EXERCISE DATA.
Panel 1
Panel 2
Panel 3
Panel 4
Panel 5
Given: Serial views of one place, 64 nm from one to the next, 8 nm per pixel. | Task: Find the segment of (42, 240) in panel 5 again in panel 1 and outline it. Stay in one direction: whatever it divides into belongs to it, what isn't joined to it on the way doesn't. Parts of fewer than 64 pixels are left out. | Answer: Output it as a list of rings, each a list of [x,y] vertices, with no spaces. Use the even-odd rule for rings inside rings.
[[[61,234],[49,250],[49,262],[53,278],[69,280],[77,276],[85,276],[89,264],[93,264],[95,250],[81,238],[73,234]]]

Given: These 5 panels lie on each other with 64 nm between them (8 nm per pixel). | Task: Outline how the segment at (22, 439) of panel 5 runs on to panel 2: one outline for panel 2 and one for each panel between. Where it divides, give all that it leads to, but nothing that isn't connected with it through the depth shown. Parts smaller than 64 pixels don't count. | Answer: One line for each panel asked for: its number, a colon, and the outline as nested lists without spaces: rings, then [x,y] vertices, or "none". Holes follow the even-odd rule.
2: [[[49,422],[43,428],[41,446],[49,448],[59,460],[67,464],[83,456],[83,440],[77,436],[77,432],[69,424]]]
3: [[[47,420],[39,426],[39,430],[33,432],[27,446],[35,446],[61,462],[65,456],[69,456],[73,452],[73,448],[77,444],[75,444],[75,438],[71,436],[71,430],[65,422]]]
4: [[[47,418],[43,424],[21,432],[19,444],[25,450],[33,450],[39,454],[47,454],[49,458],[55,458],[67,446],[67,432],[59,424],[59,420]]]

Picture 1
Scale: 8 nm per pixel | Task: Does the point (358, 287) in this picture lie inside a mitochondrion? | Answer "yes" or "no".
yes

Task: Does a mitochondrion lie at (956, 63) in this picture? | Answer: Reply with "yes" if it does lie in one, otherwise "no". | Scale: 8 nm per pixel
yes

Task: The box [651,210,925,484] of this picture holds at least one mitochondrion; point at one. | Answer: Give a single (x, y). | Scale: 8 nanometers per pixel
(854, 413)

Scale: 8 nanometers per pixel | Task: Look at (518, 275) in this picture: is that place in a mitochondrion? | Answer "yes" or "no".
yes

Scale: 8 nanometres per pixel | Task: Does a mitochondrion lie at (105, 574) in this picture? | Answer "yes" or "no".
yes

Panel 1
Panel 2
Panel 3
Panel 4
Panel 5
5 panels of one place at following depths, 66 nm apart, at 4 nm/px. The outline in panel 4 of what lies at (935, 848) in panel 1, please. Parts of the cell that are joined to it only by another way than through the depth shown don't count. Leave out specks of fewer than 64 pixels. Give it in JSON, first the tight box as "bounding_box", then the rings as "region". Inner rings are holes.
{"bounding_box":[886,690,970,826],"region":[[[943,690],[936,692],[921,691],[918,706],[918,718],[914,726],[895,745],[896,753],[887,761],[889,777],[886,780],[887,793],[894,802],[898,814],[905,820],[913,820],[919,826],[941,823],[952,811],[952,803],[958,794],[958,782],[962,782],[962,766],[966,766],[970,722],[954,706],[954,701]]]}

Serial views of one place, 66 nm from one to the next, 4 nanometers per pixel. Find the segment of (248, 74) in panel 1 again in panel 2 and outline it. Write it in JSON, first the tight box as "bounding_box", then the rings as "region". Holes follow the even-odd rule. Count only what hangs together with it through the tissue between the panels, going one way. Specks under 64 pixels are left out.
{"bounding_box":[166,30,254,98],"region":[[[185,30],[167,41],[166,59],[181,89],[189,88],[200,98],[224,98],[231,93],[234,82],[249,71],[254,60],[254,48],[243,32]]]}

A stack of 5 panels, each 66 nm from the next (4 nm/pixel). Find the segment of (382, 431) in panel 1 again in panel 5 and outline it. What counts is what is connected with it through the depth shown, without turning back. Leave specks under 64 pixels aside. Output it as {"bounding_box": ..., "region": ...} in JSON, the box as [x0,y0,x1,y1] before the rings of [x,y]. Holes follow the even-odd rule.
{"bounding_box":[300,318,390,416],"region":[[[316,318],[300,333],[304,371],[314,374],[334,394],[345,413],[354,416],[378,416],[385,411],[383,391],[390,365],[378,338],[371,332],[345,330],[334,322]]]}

THE PROBLEM. Above are the records; reproduce all of them exactly.

EXERCISE RESPONSE.
Panel 1
Panel 2
Panel 3
Panel 4
Panel 5
Given: Serial views of one place, 64 nm from one to the next, 8 nm per pixel. | Task: Find the segment of (42, 240) in panel 5 again in panel 1 and outline it. Stay in one direction: whatever it divides into belongs to it, what isn't joined to it on the way doesn't. Parts of fewer than 64 pixels are left out. | Answer: Output it as a list of rings, each a list of [x,y] vertices, with no spaces. Use the even-odd rule for rings inside rings.
[[[61,234],[49,250],[49,262],[53,278],[69,280],[77,276],[85,276],[89,264],[93,264],[95,250],[81,238],[73,234]]]

Given: These 5 panels lie on each other with 64 nm between them (8 nm per pixel). | Task: Outline how the segment at (22, 439) of panel 5 runs on to panel 2: one outline for panel 2 and one for each panel between. Where it divides, give all that it leads to, but nothing that isn't connected with it through the depth shown. Parts smaller than 64 pixels don't count. | Answer: One line for each panel asked for: its number, a colon, and the outline as nested lists without spaces: rings, then [x,y] vertices, or "none". Holes follow the even-odd rule.
2: [[[49,422],[43,428],[41,446],[49,448],[59,460],[67,464],[83,456],[83,440],[77,436],[77,432],[69,424]]]
3: [[[47,420],[39,426],[39,430],[33,432],[27,446],[35,446],[61,462],[65,456],[69,456],[73,452],[73,448],[77,444],[75,444],[75,438],[71,436],[71,430],[65,422]]]
4: [[[47,418],[43,424],[21,432],[19,444],[25,450],[33,450],[39,454],[47,454],[49,458],[55,458],[67,446],[67,432],[59,424],[59,420]]]

Picture 1
Scale: 8 nm per pixel | Task: Does the point (358, 287) in this picture lie inside a mitochondrion? | Answer "yes" or "no".
yes

Task: Does a mitochondrion lie at (956, 63) in this picture? | Answer: Reply with "yes" if it does lie in one, otherwise "no". | Scale: 8 nm per pixel
yes

Task: The box [651,210,925,484] of this picture holds at least one mitochondrion; point at one. | Answer: Give a single (x, y). | Scale: 8 nanometers per pixel
(854, 413)

Scale: 8 nanometers per pixel | Task: Look at (518, 275) in this picture: is that place in a mitochondrion? | Answer "yes" or "no".
yes

Scale: 8 nanometres per pixel | Task: Does a mitochondrion lie at (105, 574) in this picture? | Answer "yes" or "no".
yes

Panel 1
Panel 2
Panel 3
Panel 4
Panel 5
5 panels of one place at following depths, 66 nm apart, at 4 nm/px. The outline in panel 4 of what lies at (935, 848) in panel 1, please. Parts of the cell that are joined to it only by another way than through the depth shown don't count. Leave out specks of fewer than 64 pixels. Give it in JSON, first the tight box as "bounding_box", then the rings as "region". Inner rings are holes.
{"bounding_box":[886,690,970,826],"region":[[[943,690],[936,692],[921,691],[918,706],[918,718],[914,726],[895,745],[896,753],[887,761],[889,777],[886,780],[887,793],[894,802],[898,814],[905,820],[913,820],[919,826],[941,823],[952,811],[952,803],[958,794],[958,782],[962,782],[962,766],[966,766],[970,722],[954,706],[954,701]]]}

Serial views of one place, 66 nm from one to the next, 4 nanometers per pixel. Find the segment of (248, 74) in panel 1 again in panel 2 and outline it. Write it in JSON, first the tight box as "bounding_box", then the rings as "region". Holes follow the even-odd rule. Count only what hangs together with it through the tissue between the panels, going one way. Specks under 64 pixels are left out.
{"bounding_box":[166,30,254,98],"region":[[[185,30],[167,41],[166,59],[181,89],[189,88],[200,98],[224,98],[231,93],[234,82],[249,71],[254,60],[254,48],[243,32]]]}

A stack of 5 panels, each 66 nm from the next (4 nm/pixel). Find the segment of (382, 431) in panel 1 again in panel 5 and outline it. What counts is what is connected with it through the depth shown, without turning back. Leave specks under 64 pixels aside. Output it as {"bounding_box": ..., "region": ...} in JSON, the box as [x0,y0,x1,y1] before the rings of [x,y]. Holes follow the even-odd rule.
{"bounding_box":[300,318,390,416],"region":[[[316,318],[300,333],[304,371],[314,374],[334,394],[345,413],[354,416],[378,416],[385,411],[383,391],[390,365],[378,338],[371,332],[345,330],[334,322]]]}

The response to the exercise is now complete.